** Records for the exercise follows **

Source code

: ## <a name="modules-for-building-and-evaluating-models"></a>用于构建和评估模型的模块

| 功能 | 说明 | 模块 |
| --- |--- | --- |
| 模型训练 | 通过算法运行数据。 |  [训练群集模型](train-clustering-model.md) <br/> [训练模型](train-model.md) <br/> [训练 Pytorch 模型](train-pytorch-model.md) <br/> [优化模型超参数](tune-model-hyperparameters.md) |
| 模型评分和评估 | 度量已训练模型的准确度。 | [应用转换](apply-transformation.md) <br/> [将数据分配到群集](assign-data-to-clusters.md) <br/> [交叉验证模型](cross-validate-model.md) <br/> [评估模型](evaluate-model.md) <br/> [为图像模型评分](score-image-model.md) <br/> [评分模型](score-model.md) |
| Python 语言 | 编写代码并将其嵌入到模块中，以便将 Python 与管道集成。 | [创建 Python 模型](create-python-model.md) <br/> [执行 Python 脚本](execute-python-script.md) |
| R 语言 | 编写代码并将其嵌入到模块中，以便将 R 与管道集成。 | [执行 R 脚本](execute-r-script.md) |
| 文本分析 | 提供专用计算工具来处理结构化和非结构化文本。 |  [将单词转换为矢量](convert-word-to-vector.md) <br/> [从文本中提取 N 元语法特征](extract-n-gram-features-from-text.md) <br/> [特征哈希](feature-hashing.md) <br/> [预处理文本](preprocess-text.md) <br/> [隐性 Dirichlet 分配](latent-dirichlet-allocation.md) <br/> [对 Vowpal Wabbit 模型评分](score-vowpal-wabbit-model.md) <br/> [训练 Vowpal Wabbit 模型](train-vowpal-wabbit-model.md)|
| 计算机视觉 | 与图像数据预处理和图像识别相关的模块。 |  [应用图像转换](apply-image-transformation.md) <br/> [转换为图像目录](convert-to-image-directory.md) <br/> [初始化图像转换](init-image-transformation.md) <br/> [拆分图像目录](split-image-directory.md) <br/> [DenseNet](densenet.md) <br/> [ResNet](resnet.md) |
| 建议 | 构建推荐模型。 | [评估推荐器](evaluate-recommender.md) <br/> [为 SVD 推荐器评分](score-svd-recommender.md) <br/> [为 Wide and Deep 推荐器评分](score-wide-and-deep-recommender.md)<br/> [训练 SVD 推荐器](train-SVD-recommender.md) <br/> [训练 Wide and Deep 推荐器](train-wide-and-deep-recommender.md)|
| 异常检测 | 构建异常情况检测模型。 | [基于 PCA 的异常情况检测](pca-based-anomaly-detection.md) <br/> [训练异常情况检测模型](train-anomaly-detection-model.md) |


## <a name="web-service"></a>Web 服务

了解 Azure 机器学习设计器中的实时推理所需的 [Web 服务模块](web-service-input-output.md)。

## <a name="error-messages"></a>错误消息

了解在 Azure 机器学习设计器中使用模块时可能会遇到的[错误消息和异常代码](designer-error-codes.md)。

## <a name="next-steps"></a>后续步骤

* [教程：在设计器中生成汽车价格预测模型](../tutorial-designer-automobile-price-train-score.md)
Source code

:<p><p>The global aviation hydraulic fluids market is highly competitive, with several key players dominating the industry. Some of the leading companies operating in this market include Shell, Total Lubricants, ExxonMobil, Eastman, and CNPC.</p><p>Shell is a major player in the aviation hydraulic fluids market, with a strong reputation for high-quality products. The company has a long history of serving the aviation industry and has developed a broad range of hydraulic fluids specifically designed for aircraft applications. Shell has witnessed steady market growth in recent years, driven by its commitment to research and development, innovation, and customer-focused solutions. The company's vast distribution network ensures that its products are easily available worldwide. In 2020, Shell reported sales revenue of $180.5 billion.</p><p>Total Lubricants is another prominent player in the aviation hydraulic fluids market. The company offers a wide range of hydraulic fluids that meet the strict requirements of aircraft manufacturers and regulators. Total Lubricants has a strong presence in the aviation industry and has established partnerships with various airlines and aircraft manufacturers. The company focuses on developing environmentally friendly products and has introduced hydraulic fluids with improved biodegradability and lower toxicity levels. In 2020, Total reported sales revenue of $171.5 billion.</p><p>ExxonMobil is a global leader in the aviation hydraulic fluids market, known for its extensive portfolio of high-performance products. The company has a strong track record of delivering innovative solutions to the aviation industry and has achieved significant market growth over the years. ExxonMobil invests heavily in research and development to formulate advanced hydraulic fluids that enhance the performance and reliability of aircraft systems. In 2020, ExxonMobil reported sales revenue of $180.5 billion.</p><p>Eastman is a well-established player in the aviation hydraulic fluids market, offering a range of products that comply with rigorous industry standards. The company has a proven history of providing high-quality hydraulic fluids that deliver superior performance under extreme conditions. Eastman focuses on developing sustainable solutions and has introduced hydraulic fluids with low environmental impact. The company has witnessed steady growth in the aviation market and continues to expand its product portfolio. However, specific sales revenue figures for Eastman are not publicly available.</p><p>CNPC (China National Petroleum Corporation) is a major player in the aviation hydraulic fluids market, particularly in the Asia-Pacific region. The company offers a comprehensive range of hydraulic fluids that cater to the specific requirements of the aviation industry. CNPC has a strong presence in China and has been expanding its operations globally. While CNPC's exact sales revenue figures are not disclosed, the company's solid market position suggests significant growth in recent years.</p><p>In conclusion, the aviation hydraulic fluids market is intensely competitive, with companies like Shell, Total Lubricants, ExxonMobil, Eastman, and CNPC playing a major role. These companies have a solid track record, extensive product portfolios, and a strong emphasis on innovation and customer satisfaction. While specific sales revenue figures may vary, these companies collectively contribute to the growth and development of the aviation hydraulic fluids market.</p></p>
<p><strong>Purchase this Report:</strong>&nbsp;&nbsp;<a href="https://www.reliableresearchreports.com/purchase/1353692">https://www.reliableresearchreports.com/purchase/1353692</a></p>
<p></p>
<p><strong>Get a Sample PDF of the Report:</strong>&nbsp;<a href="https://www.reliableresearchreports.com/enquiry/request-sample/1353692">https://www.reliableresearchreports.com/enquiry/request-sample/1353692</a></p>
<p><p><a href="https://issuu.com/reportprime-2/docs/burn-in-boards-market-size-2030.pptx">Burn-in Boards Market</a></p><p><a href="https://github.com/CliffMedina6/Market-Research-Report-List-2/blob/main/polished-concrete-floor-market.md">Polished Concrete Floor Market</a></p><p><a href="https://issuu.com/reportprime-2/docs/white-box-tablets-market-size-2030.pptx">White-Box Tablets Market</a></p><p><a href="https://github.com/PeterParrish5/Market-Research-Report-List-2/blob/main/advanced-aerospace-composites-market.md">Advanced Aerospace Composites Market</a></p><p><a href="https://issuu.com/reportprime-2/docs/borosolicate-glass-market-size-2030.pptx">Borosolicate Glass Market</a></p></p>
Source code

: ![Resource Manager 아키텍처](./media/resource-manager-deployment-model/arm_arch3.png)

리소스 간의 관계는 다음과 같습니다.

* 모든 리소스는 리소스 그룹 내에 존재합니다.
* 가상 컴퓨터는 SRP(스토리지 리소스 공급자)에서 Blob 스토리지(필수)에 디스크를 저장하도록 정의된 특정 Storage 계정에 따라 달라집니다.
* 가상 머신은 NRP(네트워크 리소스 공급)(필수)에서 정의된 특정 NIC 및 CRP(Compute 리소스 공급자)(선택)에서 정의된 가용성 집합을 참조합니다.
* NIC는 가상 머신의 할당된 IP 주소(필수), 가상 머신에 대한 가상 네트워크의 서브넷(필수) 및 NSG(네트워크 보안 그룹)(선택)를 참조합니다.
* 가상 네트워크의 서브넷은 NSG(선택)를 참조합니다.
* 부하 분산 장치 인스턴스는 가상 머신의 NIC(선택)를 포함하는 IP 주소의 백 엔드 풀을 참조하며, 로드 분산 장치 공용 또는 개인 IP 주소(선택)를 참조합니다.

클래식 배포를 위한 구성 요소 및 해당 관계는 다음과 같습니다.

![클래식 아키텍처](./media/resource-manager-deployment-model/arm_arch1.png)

** End of Records for the exercise **

Print every line of the listing from the one containing "그룹 내에 존재합니다." through the final line, reproducing each line unchanged.

* 모든 리소스는 리소스 그룹 내에 존재합니다.
* 가상 컴퓨터는 SRP(스토리지 리소스 공급자)에서 Blob 스토리지(필수)에 디스크를 저장하도록 정의된 특정 Storage 계정에 따라 달라집니다.
* 가상 머신은 NRP(네트워크 리소스 공급)(필수)에서 정의된 특정 NIC 및 CRP(Compute 리소스 공급자)(선택)에서 정의된 가용성 집합을 참조합니다.
* NIC는 가상 머신의 할당된 IP 주소(필수), 가상 머신에 대한 가상 네트워크의 서브넷(필수) 및 NSG(네트워크 보안 그룹)(선택)를 참조합니다.
* 가상 네트워크의 서브넷은 NSG(선택)를 참조합니다.
* 부하 분산 장치 인스턴스는 가상 머신의 NIC(선택)를 포함하는 IP 주소의 백 엔드 풀을 참조하며, 로드 분산 장치 공용 또는 개인 IP 주소(선택)를 참조합니다.

클래식 배포를 위한 구성 요소 및 해당 관계는 다음과 같습니다.

![클래식 아키텍처](./media/resource-manager-deployment-model/arm_arch1.png)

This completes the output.